Venezuela no es un país de tradición vinícola. Generalmente, los venezolanos han bebido sobre todo cerveza y whisky, y el vino es un producto que se ha relacionado casi siempre con los inmigrates europeos. Además, a primera vista se trata de un país de clima tropical, en el que la vid no encuentra las condiciones idóneas para crecer.
Sin embargo, como en toda norma existen excepciones, por pequeñas que sean. En Venezuela, también las hay.
Por un lado, el consumo de vino está creciendo cada vez más, gracias a las importaciones de caldos de otros países. Chile es el mayor exportador al país (un 60% del total) gracias a sus precios competitivos y a sus privilegios aduaneros con Venezuela.
Las cifras de consumo bailan mucho, entre los 0.4 y los 5 litros per cápita al año, muy poco en todo caso comparado con los más de 90 litros de cerveza que consumen lo venezolanos anualmente. Sin embargo, gracias a esas ayudas arancelarias a la exportación de las que goza Chile y también Argentina, cada vez se compra más vino en Venezuela. De 2005 a 2006 aumentó un 25% la venta de vino en el país, unos 5 millones de litros más.
Por el otro lado, la producción de vino ya es un hecho. Y con resultados sobresalientes. Sin embargo, es todavía muy limitada, reducida prácticamente a las Bodegas Pomar. Situadas en el estado de Lara, se trata de una aventura compartida por la empresa venezolana Empresas Polar y el grupo francés Martell.
Para Gilberto Pagua, autor del reconocido blog venezolano la Casa de Antociano, los vinos de Bodegas Pomar “son un gran logro tomando en cuenta que nuestro país no tiene una ubicación muy favorable para el vino (estamos montados en el Ecuador)”. Y destaca de ellos los espumosos “que son una grata sorpresa para cualquier foráneo.” Para elaborarlos utilizan sobre todo variedades foráneas, francesas y españolas, como tempranillo, syrah o chenin blanc.
La región donde se asientan sus 120 hectáreas, Carora, es la que mejor cumple los requisitos climáticos para la elaboración del vino, con una variación de 14 grados entre el día y la noche, y escasas lluvias.

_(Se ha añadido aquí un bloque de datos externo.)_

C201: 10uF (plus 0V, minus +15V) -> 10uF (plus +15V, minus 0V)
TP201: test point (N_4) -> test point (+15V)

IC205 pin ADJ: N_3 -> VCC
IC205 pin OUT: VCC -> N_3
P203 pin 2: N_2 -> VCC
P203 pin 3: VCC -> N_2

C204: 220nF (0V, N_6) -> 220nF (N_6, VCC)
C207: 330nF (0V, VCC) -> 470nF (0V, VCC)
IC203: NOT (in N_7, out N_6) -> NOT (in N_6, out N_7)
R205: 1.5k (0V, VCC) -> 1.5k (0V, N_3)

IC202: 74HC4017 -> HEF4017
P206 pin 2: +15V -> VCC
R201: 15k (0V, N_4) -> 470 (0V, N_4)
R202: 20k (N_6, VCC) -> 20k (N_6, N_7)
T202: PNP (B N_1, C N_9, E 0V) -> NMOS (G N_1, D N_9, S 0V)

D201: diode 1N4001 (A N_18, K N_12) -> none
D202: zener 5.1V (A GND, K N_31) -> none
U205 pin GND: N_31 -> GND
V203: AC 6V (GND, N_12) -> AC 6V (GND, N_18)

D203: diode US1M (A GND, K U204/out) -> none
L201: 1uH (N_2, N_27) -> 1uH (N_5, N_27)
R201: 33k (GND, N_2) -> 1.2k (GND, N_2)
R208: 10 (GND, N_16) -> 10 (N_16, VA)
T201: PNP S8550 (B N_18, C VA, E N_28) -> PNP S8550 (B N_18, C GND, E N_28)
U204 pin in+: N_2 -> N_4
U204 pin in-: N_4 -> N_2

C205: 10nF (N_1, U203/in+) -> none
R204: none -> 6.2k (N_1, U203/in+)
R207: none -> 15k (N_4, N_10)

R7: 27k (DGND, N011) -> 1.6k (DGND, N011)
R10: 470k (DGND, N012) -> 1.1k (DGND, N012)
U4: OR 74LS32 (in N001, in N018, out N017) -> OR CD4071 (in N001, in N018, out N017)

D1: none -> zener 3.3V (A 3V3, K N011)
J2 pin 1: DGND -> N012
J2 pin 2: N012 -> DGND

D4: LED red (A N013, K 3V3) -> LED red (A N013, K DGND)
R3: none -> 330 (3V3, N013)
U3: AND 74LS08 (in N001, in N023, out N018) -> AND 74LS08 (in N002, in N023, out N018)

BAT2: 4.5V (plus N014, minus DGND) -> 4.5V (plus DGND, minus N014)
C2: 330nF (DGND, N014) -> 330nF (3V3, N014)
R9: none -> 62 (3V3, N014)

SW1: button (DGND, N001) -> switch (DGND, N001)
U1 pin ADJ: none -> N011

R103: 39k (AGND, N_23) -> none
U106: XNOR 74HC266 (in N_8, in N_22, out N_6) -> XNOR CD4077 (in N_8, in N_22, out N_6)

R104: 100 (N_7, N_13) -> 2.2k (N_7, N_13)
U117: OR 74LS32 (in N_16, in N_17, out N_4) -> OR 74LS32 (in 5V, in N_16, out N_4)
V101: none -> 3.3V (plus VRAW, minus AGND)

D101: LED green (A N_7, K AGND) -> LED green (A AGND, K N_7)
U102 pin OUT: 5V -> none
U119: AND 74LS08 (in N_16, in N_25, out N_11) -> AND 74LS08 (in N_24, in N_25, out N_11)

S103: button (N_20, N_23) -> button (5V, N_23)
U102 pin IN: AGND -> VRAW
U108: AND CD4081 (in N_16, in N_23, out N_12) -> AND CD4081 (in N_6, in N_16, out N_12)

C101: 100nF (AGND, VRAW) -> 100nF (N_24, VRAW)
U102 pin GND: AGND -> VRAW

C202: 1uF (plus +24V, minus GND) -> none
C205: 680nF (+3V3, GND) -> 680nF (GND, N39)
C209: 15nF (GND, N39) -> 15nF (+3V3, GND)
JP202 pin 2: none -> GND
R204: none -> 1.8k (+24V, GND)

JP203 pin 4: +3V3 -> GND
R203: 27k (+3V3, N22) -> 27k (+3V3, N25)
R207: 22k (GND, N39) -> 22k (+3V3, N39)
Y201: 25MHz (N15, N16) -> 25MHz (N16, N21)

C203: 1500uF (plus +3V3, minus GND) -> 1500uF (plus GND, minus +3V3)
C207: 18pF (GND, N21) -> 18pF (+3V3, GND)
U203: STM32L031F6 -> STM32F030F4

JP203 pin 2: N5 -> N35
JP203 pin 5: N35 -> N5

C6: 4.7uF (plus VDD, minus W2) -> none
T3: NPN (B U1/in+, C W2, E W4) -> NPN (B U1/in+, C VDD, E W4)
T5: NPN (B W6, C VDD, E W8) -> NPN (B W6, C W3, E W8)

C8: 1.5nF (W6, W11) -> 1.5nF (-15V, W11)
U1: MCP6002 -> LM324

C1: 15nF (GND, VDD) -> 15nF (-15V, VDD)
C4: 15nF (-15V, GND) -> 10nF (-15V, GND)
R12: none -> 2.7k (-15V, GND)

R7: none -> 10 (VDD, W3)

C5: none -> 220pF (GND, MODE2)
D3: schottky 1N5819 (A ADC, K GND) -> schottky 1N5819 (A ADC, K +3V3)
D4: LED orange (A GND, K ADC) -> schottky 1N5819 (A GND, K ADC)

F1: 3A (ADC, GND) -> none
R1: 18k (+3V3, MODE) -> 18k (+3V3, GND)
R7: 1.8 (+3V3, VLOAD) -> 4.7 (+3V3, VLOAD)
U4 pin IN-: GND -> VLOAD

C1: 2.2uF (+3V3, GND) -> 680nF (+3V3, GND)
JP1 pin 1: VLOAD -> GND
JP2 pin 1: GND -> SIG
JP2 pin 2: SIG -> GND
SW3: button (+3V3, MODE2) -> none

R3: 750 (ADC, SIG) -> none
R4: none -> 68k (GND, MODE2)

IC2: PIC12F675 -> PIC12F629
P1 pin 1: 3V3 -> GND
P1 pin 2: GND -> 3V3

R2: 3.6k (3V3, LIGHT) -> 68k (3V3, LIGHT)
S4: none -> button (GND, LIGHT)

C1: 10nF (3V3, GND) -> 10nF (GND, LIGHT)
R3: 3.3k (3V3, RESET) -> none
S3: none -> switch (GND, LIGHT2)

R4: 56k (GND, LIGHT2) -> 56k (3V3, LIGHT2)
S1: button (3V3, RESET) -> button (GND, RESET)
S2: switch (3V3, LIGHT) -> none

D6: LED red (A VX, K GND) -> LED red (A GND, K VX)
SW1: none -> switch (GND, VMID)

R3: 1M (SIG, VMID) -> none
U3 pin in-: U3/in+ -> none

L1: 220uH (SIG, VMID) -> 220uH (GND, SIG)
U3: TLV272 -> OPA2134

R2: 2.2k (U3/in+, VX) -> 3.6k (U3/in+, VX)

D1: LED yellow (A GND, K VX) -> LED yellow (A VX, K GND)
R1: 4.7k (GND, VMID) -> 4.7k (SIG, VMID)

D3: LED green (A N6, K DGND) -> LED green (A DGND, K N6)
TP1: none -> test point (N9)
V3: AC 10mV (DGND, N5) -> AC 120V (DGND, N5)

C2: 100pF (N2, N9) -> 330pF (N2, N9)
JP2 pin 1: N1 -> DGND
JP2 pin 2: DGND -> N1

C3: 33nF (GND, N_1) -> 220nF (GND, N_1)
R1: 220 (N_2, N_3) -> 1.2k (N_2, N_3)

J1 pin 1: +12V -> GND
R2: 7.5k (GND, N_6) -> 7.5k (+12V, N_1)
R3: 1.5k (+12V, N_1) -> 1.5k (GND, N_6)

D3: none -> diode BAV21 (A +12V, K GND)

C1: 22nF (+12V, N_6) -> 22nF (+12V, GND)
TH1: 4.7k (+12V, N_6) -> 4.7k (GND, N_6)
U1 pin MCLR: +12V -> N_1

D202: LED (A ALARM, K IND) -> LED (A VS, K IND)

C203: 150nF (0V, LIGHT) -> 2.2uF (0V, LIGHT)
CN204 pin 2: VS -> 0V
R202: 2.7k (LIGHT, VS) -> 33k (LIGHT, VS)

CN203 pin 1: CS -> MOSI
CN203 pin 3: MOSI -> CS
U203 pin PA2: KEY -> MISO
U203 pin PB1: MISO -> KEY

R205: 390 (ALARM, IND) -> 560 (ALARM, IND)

Curiosamente, esto permite realizar dos vendimias, al contrario que en los climas más templados.
Sin embargo, no es Bodegas Pomar él único intento de hacer vino en Venezuela: el Centro de Desarrollo Vitícola Tropical y Vinícola investiga la producción de vino en zonas tropicales en la región de Zulia, que sin embargo tiene suelos más pobres y peor clima que Lara.
Para Antociano, esta actividad “es más un experimento” que un intento firme por elaborar y luego comercializar vino. Por cierto, en Zulia elaboran Juvita, la bebida “para mantener la juventud eterna” que dio a conocer el presidente Chávez en una de sus intervenciones en su programa de la televisión.
En definitiva, Venezuela, un país tropical con alguna sorpresa enológica por descubrirnos.